### Исследуемый текст
'''

Итак, обращение русского рока конца 80-х к теме смерти подлежит объяснению исходя из внутренней истории идей самого русского рока. Его нельзя объяснить «волной деструктивной энергии», оставшейся невостребованной во внешней общественной деятельности, как потому, что самой «волны» энергии, направленной на какие-либо общественные институты, не существовало, так и потому, что – и это я постараюсь показать ниже – интерес русского рока к теме смерти имел скорее конструктивный, а не деструктивный характер: за ним стоял пафос поиска, а не разрушения.

1. «Зоопарк» и «Аквариум» для новой породы рокеров

Непосредственно перед обострением рокерского интереса к смерти в конце 80-х было начало все тех же 80-х – эпоха почти безраздельного господства «Зоопарка» и (раннего) «Аквариума»6 в русском роке. В тогдашнем репертуаре обеих групп проскальзывали разные темы, но все они благополучно фокусировались на традиционных лирических сюжетах, особо не выходя за стандартные тематические рамки лирической поэзии.

'''

### Задание
Перепишите фрагмент текста о русском роке, начиная со слов «Итак, обращение русского» и дальше вплоть до слов «а не разрушения.». Позиции, приведенные ниже, являются самостоятельным материалом и с текстом не связаны.

### Раздел данных
'''

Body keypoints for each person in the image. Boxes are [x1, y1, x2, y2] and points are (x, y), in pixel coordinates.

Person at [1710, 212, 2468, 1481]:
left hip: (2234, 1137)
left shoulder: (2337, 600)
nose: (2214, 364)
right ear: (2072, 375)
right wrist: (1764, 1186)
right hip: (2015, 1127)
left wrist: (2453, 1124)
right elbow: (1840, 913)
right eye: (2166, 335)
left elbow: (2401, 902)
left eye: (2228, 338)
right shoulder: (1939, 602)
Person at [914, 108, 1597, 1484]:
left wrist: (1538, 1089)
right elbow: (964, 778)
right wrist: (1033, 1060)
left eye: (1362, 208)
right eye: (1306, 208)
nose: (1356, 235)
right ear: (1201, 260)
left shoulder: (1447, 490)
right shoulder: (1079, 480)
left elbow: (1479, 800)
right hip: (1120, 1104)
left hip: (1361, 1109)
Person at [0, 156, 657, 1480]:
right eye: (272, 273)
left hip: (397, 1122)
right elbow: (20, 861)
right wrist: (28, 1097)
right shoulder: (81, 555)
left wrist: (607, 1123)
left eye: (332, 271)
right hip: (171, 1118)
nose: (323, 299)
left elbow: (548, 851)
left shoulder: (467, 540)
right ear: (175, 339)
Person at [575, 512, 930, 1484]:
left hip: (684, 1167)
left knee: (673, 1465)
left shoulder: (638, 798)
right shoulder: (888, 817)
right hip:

'''

### Результат выполнения
Итак, обращение русского рока конца 80-х к теме смерти подлежит объяснению исходя из внутренней истории идей самого русского рока. Его нельзя объяснить «волной деструктивной энергии», оставшейся невостребованной во внешней общественной деятельности, как потому, что самой «волны» энергии, направленной на какие-либо общественные институты, не существовало, так и потому, что – и это я постараюсь показать ниже – интерес русского рока к теме смерти имел скорее конструктивный, а не деструктивный характер: за ним стоял пафос поиска, а не разрушения.